◆ **INSTRUCTIONS TO FOLLOW**: Reproduce the listing verbatim from the line containing "Source Extractor 2.28.2" through the line containing "201 325 4 4 - 39", including both of those lines.

◆ **MATERIAL FOR THIS TASK**:

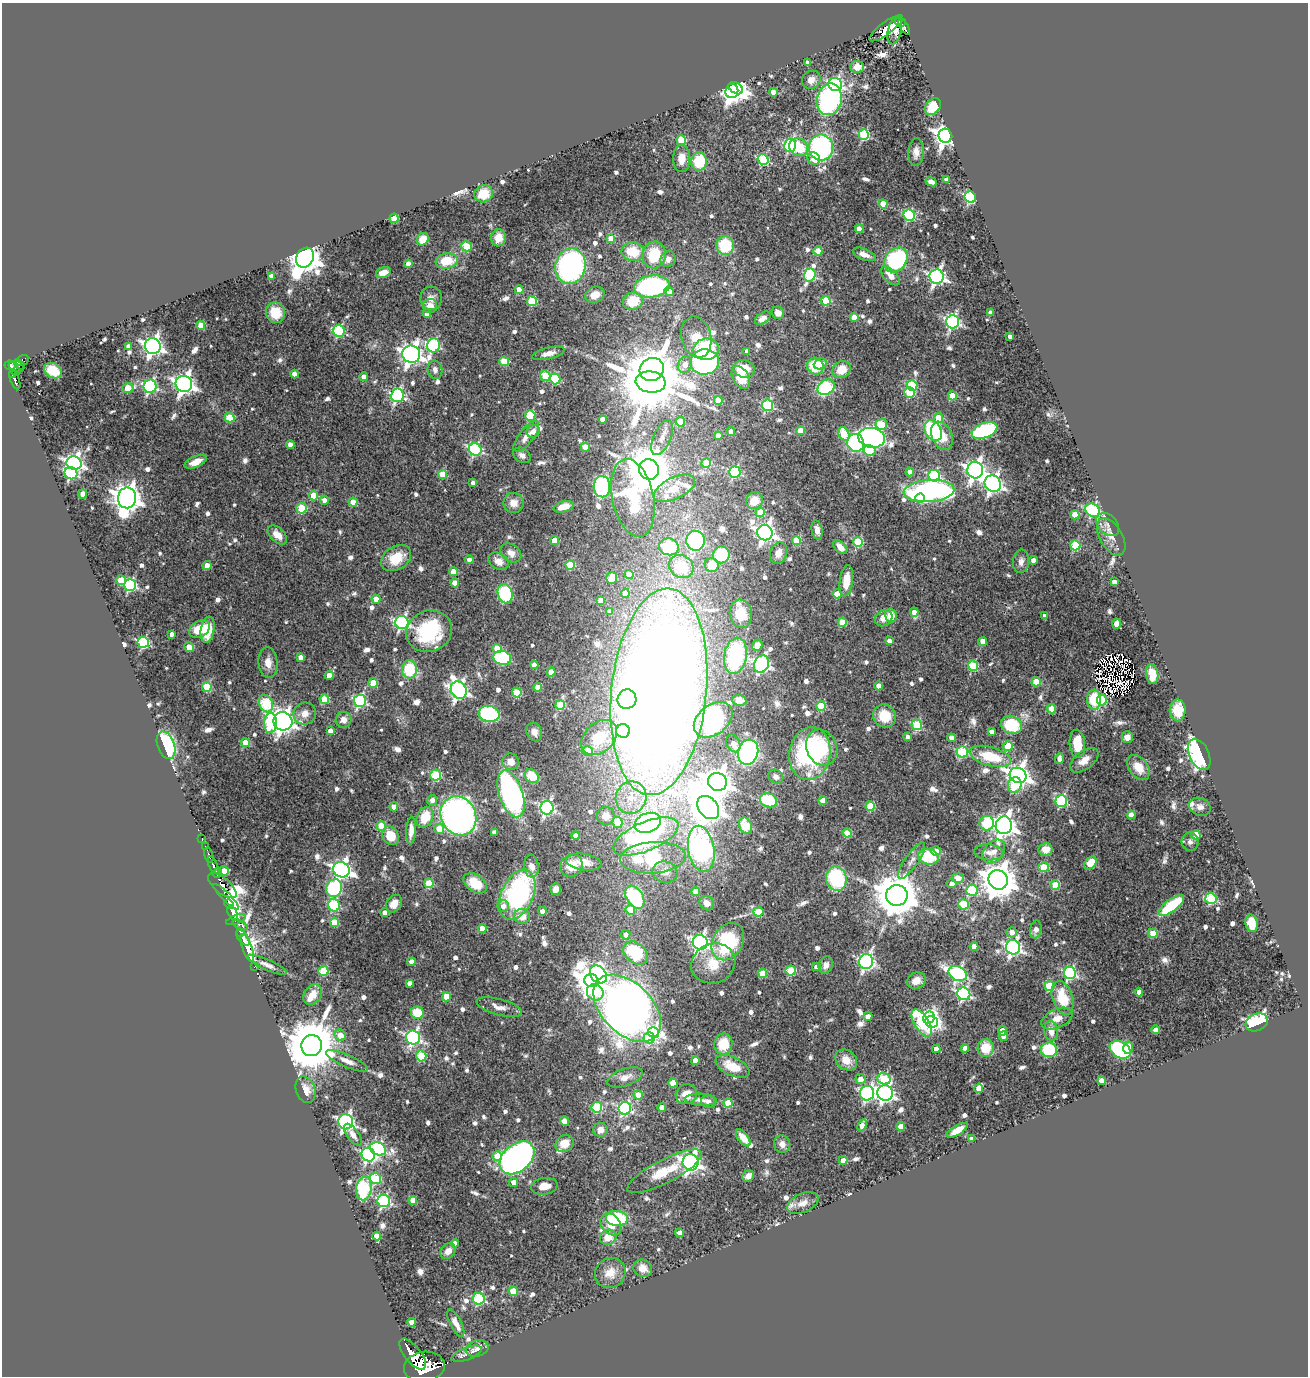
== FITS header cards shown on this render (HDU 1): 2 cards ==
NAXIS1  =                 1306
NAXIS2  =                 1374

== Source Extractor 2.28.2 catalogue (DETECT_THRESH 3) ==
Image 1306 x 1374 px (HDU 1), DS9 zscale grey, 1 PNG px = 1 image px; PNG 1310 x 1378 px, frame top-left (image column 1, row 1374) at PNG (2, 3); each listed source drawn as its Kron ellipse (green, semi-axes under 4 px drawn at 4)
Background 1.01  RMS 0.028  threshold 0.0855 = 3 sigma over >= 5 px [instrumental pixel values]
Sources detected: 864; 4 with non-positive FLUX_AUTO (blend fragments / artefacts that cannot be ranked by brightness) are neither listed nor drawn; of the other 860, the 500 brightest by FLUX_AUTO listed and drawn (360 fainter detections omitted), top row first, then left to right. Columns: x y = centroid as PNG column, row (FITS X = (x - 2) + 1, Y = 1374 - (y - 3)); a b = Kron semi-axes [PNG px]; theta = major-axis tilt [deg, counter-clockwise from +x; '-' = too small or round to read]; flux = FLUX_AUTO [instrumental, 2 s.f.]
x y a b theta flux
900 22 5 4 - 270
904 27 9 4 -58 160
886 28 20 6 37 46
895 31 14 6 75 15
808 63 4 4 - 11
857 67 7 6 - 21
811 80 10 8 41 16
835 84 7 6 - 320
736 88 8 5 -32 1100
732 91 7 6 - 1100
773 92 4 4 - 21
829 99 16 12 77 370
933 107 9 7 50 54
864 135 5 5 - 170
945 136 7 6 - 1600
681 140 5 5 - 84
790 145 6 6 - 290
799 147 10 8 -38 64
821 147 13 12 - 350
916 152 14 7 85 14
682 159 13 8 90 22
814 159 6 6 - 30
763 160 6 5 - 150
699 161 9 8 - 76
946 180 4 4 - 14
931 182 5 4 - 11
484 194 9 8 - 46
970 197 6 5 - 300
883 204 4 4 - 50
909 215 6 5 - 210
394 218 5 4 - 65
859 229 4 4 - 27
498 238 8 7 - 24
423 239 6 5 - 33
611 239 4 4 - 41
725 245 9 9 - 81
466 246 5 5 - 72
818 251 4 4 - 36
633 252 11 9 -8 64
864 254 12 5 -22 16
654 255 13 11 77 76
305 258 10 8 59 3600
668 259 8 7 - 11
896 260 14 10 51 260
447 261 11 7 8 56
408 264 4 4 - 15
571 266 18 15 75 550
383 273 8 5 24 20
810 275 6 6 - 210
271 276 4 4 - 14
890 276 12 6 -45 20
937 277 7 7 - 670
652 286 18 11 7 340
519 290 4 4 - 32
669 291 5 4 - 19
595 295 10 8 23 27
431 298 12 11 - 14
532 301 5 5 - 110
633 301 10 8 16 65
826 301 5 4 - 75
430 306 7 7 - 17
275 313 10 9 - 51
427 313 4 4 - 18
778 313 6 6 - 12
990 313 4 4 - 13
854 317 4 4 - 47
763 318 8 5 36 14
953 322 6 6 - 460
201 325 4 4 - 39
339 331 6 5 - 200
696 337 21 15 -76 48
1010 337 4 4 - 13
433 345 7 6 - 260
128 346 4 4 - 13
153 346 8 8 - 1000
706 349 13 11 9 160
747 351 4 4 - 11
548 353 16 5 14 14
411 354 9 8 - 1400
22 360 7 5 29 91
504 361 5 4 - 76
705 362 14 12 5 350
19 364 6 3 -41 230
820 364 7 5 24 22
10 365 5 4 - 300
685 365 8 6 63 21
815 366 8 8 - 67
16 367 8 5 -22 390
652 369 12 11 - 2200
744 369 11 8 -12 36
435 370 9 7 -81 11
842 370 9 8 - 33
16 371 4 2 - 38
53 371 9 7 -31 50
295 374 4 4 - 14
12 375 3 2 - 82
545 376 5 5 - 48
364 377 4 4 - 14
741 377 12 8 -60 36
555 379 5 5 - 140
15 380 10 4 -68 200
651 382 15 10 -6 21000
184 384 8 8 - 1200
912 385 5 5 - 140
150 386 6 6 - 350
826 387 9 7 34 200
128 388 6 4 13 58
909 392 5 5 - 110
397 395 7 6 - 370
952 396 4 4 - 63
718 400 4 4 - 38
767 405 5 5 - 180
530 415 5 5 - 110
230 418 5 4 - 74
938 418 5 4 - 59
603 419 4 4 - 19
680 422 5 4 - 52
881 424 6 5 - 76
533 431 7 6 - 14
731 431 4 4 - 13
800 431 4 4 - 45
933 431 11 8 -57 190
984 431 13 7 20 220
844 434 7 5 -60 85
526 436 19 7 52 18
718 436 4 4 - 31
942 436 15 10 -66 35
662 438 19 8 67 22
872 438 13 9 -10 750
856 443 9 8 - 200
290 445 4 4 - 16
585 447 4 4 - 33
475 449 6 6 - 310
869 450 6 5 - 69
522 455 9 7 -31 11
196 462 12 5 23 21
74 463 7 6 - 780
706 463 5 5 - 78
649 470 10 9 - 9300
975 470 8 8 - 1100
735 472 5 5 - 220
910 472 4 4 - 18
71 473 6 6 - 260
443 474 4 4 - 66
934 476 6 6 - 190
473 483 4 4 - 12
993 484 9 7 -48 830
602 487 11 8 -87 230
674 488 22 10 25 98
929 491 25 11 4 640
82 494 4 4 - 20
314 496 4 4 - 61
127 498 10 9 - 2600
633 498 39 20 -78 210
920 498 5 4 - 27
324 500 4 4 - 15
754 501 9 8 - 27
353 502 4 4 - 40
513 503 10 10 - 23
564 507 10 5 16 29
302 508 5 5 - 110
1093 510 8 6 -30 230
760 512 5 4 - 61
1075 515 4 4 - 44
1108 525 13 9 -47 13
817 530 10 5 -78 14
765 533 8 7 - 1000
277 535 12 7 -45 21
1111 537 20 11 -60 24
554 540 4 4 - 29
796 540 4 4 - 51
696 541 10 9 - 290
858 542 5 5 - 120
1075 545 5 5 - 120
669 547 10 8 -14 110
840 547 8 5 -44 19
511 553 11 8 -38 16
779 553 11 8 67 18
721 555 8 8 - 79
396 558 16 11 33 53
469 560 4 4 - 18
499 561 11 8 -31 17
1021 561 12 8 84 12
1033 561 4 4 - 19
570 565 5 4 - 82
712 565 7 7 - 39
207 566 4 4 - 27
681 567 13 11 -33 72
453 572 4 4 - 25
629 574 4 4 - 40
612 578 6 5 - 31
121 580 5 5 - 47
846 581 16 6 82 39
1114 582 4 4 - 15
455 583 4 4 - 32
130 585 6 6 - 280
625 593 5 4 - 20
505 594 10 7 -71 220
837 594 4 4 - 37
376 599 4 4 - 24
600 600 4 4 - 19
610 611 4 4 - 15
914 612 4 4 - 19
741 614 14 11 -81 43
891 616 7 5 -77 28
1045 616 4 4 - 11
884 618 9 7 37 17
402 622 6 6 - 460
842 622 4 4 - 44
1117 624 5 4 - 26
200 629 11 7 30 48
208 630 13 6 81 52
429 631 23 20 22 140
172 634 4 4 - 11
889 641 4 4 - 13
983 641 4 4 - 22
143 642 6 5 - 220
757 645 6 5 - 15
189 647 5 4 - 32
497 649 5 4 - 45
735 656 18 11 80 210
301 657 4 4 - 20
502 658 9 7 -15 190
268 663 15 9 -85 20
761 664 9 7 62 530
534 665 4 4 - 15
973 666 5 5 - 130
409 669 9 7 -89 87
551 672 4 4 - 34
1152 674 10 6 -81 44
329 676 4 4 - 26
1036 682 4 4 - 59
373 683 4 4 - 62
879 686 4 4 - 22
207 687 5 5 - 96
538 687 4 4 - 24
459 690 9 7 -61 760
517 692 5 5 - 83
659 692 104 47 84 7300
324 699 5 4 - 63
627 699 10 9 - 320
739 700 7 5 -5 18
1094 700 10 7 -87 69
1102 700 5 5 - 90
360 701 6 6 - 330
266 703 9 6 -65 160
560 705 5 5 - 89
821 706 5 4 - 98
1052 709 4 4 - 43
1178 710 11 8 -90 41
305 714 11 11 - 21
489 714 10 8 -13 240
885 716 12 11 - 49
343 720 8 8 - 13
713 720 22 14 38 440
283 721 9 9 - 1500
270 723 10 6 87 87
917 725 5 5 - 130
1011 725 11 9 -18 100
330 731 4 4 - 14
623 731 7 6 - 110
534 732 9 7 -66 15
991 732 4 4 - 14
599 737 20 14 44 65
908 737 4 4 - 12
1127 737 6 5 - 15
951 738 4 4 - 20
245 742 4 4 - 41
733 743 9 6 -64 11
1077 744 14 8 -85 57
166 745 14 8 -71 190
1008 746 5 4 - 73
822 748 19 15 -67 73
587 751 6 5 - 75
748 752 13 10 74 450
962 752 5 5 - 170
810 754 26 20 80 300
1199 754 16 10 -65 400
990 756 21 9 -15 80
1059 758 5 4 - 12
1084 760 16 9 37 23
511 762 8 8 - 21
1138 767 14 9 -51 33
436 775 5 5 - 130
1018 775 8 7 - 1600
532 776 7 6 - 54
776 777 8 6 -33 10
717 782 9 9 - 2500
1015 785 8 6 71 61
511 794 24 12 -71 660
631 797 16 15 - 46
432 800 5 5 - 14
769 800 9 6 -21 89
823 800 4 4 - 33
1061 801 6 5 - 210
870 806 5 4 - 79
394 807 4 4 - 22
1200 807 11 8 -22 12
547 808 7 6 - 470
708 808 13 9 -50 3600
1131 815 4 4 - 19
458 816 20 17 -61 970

◆ **TASK OUTPUT**:
== Source Extractor 2.28.2 catalogue (DETECT_THRESH 3) ==
Image 1306 x 1374 px (HDU 1), DS9 zscale grey, 1 PNG px = 1 image px; PNG 1310 x 1378 px, frame top-left (image column 1, row 1374) at PNG (2, 3); each listed source drawn as its Kron ellipse (green, semi-axes under 4 px drawn at 4)
Background 1.01  RMS 0.028  threshold 0.0855 = 3 sigma over >= 5 px [instrumental pixel values]
Sources detected: 864; 4 with non-positive FLUX_AUTO (blend fragments / artefacts that cannot be ranked by brightness) are neither listed nor drawn; of the other 860, the 500 brightest by FLUX_AUTO listed and drawn (360 fainter detections omitted), top row first, then left to right. Columns: x y = centroid as PNG column, row (FITS X = (x - 2) + 1, Y = 1374 - (y - 3)); a b = Kron semi-axes [PNG px]; theta = major-axis tilt [deg, counter-clockwise from +x; '-' = too small or round to read]; flux = FLUX_AUTO [instrumental, 2 s.f.]
x y a b theta flux
900 22 5 4 - 270
904 27 9 4 -58 160
886 28 20 6 37 46
895 31 14 6 75 15
808 63 4 4 - 11
857 67 7 6 - 21
811 80 10 8 41 16
835 84 7 6 - 320
736 88 8 5 -32 1100
732 91 7 6 - 1100
773 92 4 4 - 21
829 99 16 12 77 370
933 107 9 7 50 54
864 135 5 5 - 170
945 136 7 6 - 1600
681 140 5 5 - 84
790 145 6 6 - 290
799 147 10 8 -38 64
821 147 13 12 - 350
916 152 14 7 85 14
682 159 13 8 90 22
814 159 6 6 - 30
763 160 6 5 - 150
699 161 9 8 - 76
946 180 4 4 - 14
931 182 5 4 - 11
484 194 9 8 - 46
970 197 6 5 - 300
883 204 4 4 - 50
909 215 6 5 - 210
394 218 5 4 - 65
859 229 4 4 - 27
498 238 8 7 - 24
423 239 6 5 - 33
611 239 4 4 - 41
725 245 9 9 - 81
466 246 5 5 - 72
818 251 4 4 - 36
633 252 11 9 -8 64
864 254 12 5 -22 16
654 255 13 11 77 76
305 258 10 8 59 3600
668 259 8 7 - 11
896 260 14 10 51 260
447 261 11 7 8 56
408 264 4 4 - 15
571 266 18 15 75 550
383 273 8 5 24 20
810 275 6 6 - 210
271 276 4 4 - 14
890 276 12 6 -45 20
937 277 7 7 - 670
652 286 18 11 7 340
519 290 4 4 - 32
669 291 5 4 - 19
595 295 10 8 23 27
431 298 12 11 - 14
532 301 5 5 - 110
633 301 10 8 16 65
826 301 5 4 - 75
430 306 7 7 - 17
275 313 10 9 - 51
427 313 4 4 - 18
778 313 6 6 - 12
990 313 4 4 - 13
854 317 4 4 - 47
763 318 8 5 36 14
953 322 6 6 - 460
201 325 4 4 - 39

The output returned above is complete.